I run a small mail server for a group of friends, yesterday one of them forwarded me a message which they’d sent through my server using authenticated SMTP. The problem was that the message had been marked as spam, and quite rightly they were asking why the mail server didn’t automatically trust them to not spam since they’d had to authenticate to send the message.
That made sense to me so I went digging. It turns out that by default Postfix doesn’t include any details in the message headers to show that a it came from an authenticated source. This of course means that SpamAssassin can’t treat the message any differently. This seemed silly so I went digging to see what could be done about it.
There’s a lot of (mis)information out there about this but in the end I found a great site which listed all of the common complaints people have about this sort of thing and what you can do to fix it.
With modern versions of Postfix (at least 2.3.0) and SpamAssassin (at least 3.1.4) it turns out that fixing this is pretty simple.

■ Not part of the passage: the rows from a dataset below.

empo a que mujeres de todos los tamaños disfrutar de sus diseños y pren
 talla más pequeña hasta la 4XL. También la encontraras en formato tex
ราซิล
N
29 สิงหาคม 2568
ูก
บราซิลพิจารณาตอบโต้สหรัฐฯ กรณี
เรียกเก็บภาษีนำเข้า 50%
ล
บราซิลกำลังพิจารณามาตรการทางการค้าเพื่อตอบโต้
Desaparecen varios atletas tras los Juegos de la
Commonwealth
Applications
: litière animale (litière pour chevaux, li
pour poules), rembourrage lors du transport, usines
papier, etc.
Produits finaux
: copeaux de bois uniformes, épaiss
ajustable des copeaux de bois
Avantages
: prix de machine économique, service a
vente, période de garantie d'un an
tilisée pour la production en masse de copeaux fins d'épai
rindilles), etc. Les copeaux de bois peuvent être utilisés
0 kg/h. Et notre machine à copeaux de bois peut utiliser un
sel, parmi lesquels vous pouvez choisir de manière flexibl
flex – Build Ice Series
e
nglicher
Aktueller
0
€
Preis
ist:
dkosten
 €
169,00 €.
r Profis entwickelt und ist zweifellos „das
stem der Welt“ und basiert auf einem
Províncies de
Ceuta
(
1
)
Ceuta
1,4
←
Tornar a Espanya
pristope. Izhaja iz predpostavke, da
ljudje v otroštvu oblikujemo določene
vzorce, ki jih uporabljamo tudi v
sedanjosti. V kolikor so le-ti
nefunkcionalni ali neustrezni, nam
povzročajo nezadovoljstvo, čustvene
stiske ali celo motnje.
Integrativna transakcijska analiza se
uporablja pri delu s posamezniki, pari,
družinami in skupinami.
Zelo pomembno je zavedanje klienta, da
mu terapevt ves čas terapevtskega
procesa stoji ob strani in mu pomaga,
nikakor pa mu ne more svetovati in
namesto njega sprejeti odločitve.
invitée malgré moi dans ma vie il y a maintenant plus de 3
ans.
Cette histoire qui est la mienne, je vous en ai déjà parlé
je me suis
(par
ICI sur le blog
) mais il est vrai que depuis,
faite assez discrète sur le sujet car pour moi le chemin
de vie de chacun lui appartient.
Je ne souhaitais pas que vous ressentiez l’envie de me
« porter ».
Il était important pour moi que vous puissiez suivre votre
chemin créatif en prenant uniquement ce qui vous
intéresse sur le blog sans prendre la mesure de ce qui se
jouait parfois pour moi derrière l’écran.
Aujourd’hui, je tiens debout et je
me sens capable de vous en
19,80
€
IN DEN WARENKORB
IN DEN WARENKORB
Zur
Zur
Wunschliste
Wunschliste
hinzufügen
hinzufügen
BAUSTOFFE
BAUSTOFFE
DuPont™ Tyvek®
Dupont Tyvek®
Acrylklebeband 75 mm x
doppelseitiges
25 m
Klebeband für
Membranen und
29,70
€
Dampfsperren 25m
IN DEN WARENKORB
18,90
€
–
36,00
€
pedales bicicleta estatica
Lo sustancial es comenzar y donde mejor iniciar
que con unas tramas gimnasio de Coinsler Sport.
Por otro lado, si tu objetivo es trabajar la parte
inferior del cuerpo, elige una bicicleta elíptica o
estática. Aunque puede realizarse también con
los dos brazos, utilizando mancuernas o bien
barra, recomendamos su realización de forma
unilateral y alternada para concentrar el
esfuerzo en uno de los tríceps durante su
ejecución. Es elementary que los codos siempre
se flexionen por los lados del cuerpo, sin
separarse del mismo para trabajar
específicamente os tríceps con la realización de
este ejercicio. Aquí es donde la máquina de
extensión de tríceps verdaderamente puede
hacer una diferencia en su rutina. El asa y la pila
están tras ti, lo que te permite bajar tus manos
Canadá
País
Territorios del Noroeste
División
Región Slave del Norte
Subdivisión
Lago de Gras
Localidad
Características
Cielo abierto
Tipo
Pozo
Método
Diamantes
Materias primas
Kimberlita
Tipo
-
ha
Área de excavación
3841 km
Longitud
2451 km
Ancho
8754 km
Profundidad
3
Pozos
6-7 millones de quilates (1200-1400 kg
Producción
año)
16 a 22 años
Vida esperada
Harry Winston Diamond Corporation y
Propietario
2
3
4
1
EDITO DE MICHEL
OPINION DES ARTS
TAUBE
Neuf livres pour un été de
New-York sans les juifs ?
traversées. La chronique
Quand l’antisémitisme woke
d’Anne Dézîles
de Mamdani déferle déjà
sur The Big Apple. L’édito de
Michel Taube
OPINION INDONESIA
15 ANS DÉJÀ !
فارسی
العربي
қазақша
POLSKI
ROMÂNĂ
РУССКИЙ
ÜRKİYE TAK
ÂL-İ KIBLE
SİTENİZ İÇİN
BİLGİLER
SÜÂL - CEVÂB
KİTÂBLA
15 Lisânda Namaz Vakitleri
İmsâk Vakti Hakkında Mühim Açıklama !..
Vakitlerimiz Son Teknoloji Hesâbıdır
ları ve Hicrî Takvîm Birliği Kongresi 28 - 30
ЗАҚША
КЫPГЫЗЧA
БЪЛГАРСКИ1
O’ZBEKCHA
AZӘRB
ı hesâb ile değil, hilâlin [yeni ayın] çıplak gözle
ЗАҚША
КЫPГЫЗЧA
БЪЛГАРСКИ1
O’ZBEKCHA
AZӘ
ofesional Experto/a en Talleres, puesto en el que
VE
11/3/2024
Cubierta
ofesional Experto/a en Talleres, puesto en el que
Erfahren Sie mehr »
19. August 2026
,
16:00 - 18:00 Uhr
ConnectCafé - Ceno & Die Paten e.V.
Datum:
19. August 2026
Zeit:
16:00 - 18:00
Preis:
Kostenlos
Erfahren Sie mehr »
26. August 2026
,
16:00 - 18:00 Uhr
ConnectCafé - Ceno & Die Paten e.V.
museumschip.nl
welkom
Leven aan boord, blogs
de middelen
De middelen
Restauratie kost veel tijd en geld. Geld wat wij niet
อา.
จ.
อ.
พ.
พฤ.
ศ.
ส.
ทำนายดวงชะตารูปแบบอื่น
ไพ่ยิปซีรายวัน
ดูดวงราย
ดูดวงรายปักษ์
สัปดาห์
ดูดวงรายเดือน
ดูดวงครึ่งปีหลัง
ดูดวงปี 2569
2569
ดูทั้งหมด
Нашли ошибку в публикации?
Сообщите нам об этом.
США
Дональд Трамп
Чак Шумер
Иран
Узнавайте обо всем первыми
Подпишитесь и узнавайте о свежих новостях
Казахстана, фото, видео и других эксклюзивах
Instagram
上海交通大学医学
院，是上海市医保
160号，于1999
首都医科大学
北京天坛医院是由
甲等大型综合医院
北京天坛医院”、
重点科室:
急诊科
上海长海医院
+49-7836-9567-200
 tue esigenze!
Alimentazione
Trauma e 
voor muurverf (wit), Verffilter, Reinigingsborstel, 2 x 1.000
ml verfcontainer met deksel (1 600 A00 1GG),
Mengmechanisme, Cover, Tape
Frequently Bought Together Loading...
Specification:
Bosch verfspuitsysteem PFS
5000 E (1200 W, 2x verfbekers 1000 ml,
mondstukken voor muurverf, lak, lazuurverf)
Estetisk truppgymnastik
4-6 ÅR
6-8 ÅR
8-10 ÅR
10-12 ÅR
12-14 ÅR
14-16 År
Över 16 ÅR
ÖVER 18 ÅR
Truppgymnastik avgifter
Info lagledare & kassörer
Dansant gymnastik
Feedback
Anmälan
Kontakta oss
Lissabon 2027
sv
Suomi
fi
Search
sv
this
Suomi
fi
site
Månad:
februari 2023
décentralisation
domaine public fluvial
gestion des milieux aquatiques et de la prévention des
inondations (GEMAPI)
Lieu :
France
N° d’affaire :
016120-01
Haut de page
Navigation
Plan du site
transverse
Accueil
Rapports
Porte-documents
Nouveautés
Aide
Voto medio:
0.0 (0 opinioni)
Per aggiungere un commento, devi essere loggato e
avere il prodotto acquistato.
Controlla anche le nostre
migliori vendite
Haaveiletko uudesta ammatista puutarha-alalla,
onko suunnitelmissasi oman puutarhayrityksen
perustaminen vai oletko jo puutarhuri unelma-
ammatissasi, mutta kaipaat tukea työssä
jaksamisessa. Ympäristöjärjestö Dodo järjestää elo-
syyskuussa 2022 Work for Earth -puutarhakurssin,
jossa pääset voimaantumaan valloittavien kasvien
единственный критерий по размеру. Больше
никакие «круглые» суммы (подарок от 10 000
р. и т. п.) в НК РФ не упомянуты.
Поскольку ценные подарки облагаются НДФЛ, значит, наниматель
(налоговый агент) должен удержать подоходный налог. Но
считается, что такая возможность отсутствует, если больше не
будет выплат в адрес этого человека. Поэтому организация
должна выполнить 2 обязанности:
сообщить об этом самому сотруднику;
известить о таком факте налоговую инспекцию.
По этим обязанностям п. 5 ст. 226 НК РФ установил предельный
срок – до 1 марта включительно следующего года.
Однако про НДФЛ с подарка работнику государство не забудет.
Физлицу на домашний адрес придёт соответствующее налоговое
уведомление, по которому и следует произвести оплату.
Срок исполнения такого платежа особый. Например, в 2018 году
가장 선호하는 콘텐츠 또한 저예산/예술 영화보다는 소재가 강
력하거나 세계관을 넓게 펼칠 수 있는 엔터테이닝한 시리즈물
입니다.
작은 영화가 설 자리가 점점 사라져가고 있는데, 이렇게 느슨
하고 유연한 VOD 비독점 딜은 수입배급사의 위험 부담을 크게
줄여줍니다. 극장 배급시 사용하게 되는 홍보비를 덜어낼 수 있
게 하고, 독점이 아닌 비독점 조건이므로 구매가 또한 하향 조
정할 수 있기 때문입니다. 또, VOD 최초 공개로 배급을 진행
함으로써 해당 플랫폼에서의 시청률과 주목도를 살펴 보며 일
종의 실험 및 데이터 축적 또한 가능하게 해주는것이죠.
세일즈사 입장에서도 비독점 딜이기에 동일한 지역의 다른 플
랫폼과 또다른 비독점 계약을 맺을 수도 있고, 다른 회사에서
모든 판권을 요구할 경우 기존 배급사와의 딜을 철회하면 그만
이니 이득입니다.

In your “main.cf” add this line and restart Postfix:
smtpd_sasl_authenticated_header = yes
This change adds a new “Authenticated sender:” section to the “Received:” header of the message, eg:
Received: from overkill.spack.org (gotham.spack.org [111.222.333.444]) (using TLSv1 with cipher AES128-SHA (128/128 bits)) (Client did not present a certificate) (Authenticated sender: adam) by ronin.spack.org (Postfix) with ESMTP id 046699C10F; Wed, 20 Feb 2008 19:07:09 -0500 (EST)
Once this new section is present in your mail headers SpamAssassin can tell when a message has been authenticated by a local user and adjust their spam score accordingly. It does this by using the ALL_TRUSTED rule:
X-Spam-Status: No, score=-0.668 tagged_above=-10 required=6.31 tests=[ALL_TRUSTED=-1.44, AWL=0.772]
If for some reason it’s adjustment isn’t enough, I assume you can go digging in the SpamAssassin rules and tweak it further, but I haven’t looked into it yet since this simple change did the trick for me.